Operating income for the first nine months of 2005 was $302.4 million on an SEC-reported basis and $318.3 million on an adjusted basis, compared with $301.6 million on both an SEC-reported and adjusted basis in the year-earlier period.
Adjusted operating income for the 2005 first nine months excludes a charge of $15.9 million for costs associated with the proposed IMS and VNU merger. Operating income growth in the 2005 first nine months was flat on an SEC-reported basis and up 6 percent on an adjusted basis (4 percent constant dollar) from the same period last year.
Adjusted results for the first nine months of 2005 exclude the merger-related costs mentioned above and certain net pre-tax income items totaling approximately $15.1 million, as well as certain net tax provisions of approximately $31.1 million, primarily related to the $39.5 million tax expense recorded in the first nine months of 2005 on cash repatriated under the AJCA. Adjusted results for the first nine months of 2004 exclude certain net pre-tax income items of approximately $9.6 million and certain net tax benefits of approximately $0.7 million.
Opinion Research Corporation, Princeton, N.J., announced third-quarter revenues of $48.7 million versus $48.9 million in the prior year’s third quarter. Social research revenues were $34.1 million versus $32.7 million in last year’s third quarter. Market research revenues totaled $12.9 million versus $13.0 million in the prior year’s third quarter. Teleservices revenues were $1.8 million versus $3.2 million in last year’s third quarter.
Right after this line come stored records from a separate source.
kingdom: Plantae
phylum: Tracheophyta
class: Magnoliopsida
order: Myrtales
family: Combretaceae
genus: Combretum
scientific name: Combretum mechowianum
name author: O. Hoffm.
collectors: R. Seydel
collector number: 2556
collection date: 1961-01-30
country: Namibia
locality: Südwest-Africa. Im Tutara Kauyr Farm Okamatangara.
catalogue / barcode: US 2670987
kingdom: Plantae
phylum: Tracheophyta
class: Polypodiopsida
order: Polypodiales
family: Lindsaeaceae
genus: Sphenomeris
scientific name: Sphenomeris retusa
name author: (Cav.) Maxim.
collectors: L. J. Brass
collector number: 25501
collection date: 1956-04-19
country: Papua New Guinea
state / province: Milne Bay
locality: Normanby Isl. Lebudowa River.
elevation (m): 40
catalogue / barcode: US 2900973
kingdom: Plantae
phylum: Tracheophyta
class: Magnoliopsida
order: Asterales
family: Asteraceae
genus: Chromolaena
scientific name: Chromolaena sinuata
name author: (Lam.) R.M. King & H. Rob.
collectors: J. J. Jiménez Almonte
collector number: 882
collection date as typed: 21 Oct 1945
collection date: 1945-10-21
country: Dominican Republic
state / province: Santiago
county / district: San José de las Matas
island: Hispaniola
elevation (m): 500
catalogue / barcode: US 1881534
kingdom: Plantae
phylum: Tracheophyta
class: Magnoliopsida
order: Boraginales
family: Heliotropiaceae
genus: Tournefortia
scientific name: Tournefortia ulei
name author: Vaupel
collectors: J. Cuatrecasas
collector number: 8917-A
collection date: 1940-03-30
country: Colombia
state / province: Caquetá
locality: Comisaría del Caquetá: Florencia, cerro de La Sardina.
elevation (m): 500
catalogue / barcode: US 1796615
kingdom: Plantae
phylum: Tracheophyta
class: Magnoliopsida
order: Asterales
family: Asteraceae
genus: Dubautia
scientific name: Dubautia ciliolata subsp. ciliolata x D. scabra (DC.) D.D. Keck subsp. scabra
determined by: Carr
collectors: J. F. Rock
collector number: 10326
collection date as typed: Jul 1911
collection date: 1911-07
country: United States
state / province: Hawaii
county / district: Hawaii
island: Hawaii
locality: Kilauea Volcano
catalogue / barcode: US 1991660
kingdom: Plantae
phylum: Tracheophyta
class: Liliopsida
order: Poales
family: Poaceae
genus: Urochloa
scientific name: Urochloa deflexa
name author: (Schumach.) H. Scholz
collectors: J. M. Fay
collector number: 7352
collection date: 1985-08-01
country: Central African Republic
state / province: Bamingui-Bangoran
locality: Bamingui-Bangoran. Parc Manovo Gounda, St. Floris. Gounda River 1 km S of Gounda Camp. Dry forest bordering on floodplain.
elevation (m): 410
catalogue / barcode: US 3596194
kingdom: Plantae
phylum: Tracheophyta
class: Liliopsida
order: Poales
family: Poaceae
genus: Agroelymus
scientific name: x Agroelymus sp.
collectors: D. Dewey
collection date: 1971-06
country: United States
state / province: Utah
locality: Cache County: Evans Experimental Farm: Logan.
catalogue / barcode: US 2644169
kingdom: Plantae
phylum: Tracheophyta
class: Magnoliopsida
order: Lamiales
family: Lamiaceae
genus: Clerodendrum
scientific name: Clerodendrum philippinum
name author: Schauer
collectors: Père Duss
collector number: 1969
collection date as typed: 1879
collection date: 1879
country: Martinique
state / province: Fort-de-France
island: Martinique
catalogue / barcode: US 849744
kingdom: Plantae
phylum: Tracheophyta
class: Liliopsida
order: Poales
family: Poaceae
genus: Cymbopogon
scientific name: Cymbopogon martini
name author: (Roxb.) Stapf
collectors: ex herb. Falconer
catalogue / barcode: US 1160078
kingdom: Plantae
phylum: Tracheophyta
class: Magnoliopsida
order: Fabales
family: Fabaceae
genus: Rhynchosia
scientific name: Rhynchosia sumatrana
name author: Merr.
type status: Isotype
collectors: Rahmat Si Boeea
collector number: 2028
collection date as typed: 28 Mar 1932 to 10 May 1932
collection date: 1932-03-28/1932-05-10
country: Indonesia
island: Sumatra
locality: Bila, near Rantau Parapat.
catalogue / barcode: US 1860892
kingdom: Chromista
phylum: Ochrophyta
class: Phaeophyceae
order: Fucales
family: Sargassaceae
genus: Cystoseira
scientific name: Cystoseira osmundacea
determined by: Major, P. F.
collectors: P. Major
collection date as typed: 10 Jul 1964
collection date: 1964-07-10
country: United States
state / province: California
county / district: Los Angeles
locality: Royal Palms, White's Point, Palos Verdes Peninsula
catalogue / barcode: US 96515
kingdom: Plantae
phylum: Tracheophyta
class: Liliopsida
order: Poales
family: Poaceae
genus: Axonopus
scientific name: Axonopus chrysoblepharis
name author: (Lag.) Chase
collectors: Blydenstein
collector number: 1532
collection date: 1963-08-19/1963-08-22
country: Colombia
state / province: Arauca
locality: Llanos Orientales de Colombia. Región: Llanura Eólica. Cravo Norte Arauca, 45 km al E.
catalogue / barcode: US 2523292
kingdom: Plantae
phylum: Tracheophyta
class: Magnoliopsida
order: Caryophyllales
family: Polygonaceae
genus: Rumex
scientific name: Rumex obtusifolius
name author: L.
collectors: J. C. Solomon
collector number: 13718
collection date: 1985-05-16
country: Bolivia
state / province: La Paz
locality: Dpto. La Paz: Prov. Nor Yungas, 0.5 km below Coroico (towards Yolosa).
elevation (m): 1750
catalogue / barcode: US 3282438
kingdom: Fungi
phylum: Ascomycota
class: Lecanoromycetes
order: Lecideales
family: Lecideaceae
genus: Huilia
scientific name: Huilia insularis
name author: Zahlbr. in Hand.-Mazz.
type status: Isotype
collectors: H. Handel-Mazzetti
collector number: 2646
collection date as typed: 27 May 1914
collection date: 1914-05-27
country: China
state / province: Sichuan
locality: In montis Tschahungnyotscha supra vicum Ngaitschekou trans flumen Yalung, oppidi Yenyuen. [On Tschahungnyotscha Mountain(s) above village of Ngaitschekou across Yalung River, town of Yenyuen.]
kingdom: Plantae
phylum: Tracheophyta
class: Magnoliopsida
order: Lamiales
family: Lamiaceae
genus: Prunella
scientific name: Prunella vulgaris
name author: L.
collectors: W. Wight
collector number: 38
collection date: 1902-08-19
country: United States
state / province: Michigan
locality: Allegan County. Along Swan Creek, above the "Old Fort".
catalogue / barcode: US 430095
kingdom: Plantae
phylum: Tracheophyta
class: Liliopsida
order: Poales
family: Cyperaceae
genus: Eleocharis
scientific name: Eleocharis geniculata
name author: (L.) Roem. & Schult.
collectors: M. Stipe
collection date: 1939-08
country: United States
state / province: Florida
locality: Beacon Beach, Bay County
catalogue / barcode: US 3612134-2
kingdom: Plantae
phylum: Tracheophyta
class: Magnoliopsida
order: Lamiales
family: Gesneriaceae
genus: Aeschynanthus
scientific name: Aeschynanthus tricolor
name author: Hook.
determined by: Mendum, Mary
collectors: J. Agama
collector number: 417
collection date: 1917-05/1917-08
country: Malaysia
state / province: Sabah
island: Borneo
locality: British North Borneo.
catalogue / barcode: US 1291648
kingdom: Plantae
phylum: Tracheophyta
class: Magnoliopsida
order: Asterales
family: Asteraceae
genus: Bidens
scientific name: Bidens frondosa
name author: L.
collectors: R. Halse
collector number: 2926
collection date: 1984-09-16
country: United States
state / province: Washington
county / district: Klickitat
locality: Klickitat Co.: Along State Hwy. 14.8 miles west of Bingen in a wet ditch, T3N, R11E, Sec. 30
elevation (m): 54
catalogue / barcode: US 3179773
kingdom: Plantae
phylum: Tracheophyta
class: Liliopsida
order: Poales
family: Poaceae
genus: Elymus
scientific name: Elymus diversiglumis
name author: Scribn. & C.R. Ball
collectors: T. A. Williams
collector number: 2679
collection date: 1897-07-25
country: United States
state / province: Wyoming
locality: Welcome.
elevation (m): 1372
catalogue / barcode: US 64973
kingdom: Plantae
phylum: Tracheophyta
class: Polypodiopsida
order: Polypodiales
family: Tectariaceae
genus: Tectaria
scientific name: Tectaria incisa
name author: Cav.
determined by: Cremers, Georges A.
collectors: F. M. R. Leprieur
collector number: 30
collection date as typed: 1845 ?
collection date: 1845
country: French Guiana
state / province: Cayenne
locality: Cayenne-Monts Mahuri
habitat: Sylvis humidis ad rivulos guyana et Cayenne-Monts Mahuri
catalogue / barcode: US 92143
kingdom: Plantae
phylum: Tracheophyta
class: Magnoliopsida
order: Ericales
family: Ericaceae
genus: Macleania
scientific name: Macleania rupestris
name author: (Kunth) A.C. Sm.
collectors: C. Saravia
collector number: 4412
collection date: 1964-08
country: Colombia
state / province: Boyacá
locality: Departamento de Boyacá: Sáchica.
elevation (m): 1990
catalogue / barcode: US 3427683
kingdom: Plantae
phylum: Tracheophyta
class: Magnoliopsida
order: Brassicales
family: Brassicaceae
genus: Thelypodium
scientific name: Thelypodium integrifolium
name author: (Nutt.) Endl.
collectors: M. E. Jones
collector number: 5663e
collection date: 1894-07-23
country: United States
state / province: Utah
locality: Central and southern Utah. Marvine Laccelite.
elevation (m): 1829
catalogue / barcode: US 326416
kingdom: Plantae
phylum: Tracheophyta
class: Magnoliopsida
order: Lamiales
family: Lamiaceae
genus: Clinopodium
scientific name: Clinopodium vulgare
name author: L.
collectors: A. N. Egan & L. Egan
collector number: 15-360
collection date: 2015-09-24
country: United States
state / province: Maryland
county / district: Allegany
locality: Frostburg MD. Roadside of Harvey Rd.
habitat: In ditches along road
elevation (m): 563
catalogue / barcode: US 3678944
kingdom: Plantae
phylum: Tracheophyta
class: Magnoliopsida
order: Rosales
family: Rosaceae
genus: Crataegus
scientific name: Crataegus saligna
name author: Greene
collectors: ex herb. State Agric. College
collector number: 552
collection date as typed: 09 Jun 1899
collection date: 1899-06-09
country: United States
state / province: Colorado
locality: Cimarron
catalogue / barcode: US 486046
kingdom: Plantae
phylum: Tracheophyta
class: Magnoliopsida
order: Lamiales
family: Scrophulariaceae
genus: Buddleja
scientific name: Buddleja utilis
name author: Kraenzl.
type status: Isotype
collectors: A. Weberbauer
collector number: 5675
The company reported a net loss for the quarter of ($4.65 million). This includes an impairment provision for the remaining goodwill in the teleservices segment, a previously announced write-off of expenses incurred in a postponed equity offering and a tax accrual adjustment due to a change in the estimated annual tax rate, which together reduced net income by approximately $5 million. Net loss per diluted common share was ($2.58). The above items and the impact from the previously announced repurchase of the LLR interests reduced earnings per diluted common share by $2.64. Net income and diluted earnings per share for the third quarter of 2004 were $1.0 million and $0.15 respectively.
For the first nine months of 2005, revenues were $149.4 million compared to $146.3 million in the first nine months of 2004. The company reported a net loss for the nine months of ($3.2 million). This includes the goodwill impairment provision, a first quarter refinancing charge and the write-off of the equity offering expenses which together reduced net income by approximately $5.3 million. Net loss per diluted common share was ($2.12). The above items and the impact from the repurchase of the LLR interests reduced earnings per diluted common share by $2.45. Net income and diluted earnings per share for the first nine months of 2004 were $1.7 million and $0.26 respectively. Last year’s nine months was impacted by a refinancing charge that reduced net income by $1.5 million and diluted earnings per share by $0.24.